1991 May 8 General H. Norman Schwarzkopf, commander of American forces in the Persian Gulf War, received a hero’s welcome as he addressed Congress.
1992 May 8 President Bush wound up two emotional days in riot-ravaged Los Angeles, promising to work harder in Washington to enact a “common-sense agenda” of conservative proposals to help urban America.
1993 May 8 Keron Thomas (16) disguised himself as a motorman and took a NYC subway train and 2,000 passengers on a 3 hour ride.
1994 May 8 President Clinton announced a shift in U.S. policy toward Haitian refugees, saying there would be offshore screening of boat people seeking political asylum.
1995 May 8 Helmut Oberlander (b.1924), a former Nazi decorated for service in a death squad that executed 91,678 people in southern Russia, was extradited to Canada from Florida.
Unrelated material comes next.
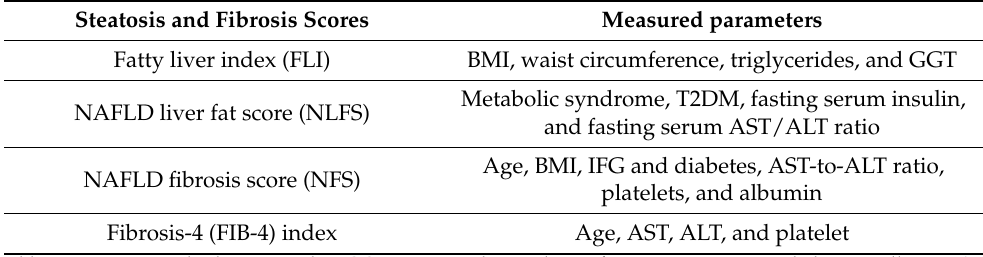
Table 2. Non-invasive biomarker detection methods [53,56].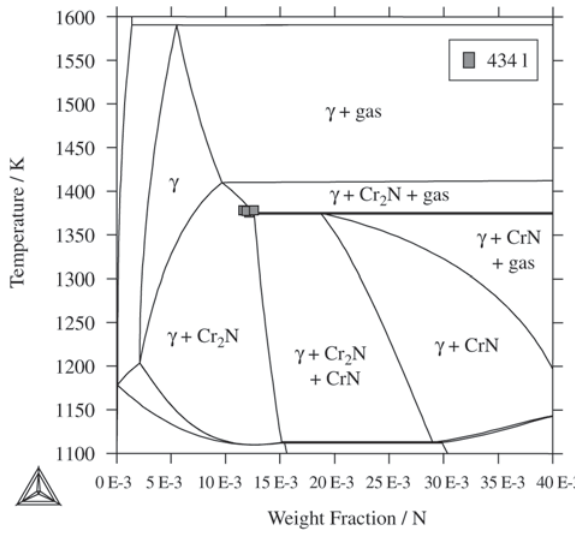
Figure 7. Isopleth of the Fe-16.2% Cr-N phase diagram and 0.36 pressure. The nitrogen contents of the samples are shown MPa N 2 as small squares.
1996 May 8 US postal inspectors wrapped up a two-year sting operation in 36 states against the nation’s biggest child pornography ring.
1998 May 8 Eddie Rabbit, country music singer, died at age 53 of lung cancer. His songs included “Drivin’ My Life Away,” “Every Which Way But Loose,” and “Someone Could Lose a Heart Tonight.”
1999 May 8 The Citadel, South Carolina’s formerly all-male military school, graduated its first female cadet, Nancy Ruth Mace.
2000 May 8 The San Francisco Board of Supervisors voted to ban discrimination based on weight or height.
2001 May 8 In Malta Pope John Paul II was welcomed on the final stop of his 6-day pilgrimage to retrace the steps of the Apostle Paul.
2002 May 8 FBI Director Robert Mueller told a Senate committee an FBI memo from Phoenix warning that several Arabs were suspiciously training at a U.S. aviation school wouldn’t have led officials to the Sept. 11hijackers even if they’d followed up the warning with more vigor.
2003 May 8 The US Senate unanimously endorsed adding to NATO seven former communist nations: Bulgaria, Estonia, Latvia, Lithuania, Romania, Slovakia and Slovenia.
2004 May 8 Former Iraq hostage Thomas Hamill returned home to a chorus of cheering family and friends in Mississippi.
2005 May 8 Steve Nash edged Shaquille O’Neal by 34 points to win the NBA’s most valuable player award.
2005 May 8 In India the number of rare bacterial meningitis cases in New Delhi rose by at least 30 over the last 24 hours with 15 confirmed deaths from the disease.
2006 May 8 The White House said it will nominate General Michael Hayden to run the CIA and defended the move to name a top military officer to run the civilian intelligence agency.
2007 May 8 A new study found that US hospitals are charging uninsured patients about two-and-a-half times more than those with health insurance, a mark-up that has been steadily rising despite pressure to level prices.
2008 May 8 In Louisiana Carl Hunter (73), a construction company owner who lost two homes in Hurricane Katrina, claimed a $97 million Powerball prize, a jackpot won off a ticket he bought at a convenience store where he stopped to buy his wife a gallon of milk. Hunter took a lump sum payment that will give him $33.9 million after taxes.
2009 May 8 A federal jury acquitted W.R. Grace and 3 of its executives on all criminal charges that they knowingly contaminated Libby, Montana, with asbestos and conspired to cover up the deed.
2010 May 8 In Utah GOP delegates voted to bar Sen. Bob Bennett (76) from seeking a fourth term, making him the first congressional incumbent to be ousted this year and demonstrates the challenges candidates face from the right in 2010.
2011 May 8 Cuban dissident Juan Wilfredo Soto (46) died in Santa Clara. He was detained May 5 during an anti-government protest. Government opponents accused police of beating him and provoking his death. A medical examiner and relatives of a late Cuban dissident later concluded that Soto died of natural causes and showed no signs of being beaten.
2012 May 8 The US Treasury announced sanctions against Ivan Archivaldo Guzman Salazar and Ovidio Guzman Lopez, 2 sons of Sinaloa cartel drug lord Joaquin Guzman.
2013 May 8 US officials said the Obama administration is providing $100 million in new Syria aid, but the money is for humanitarian purposes only and not linked to any decision on arming Syrian rebels.
2014 May 8 Pablo Picasso’s 1932 oil painting “The Rescue” sold for $31.5 million at a Sotheby auction in NYC.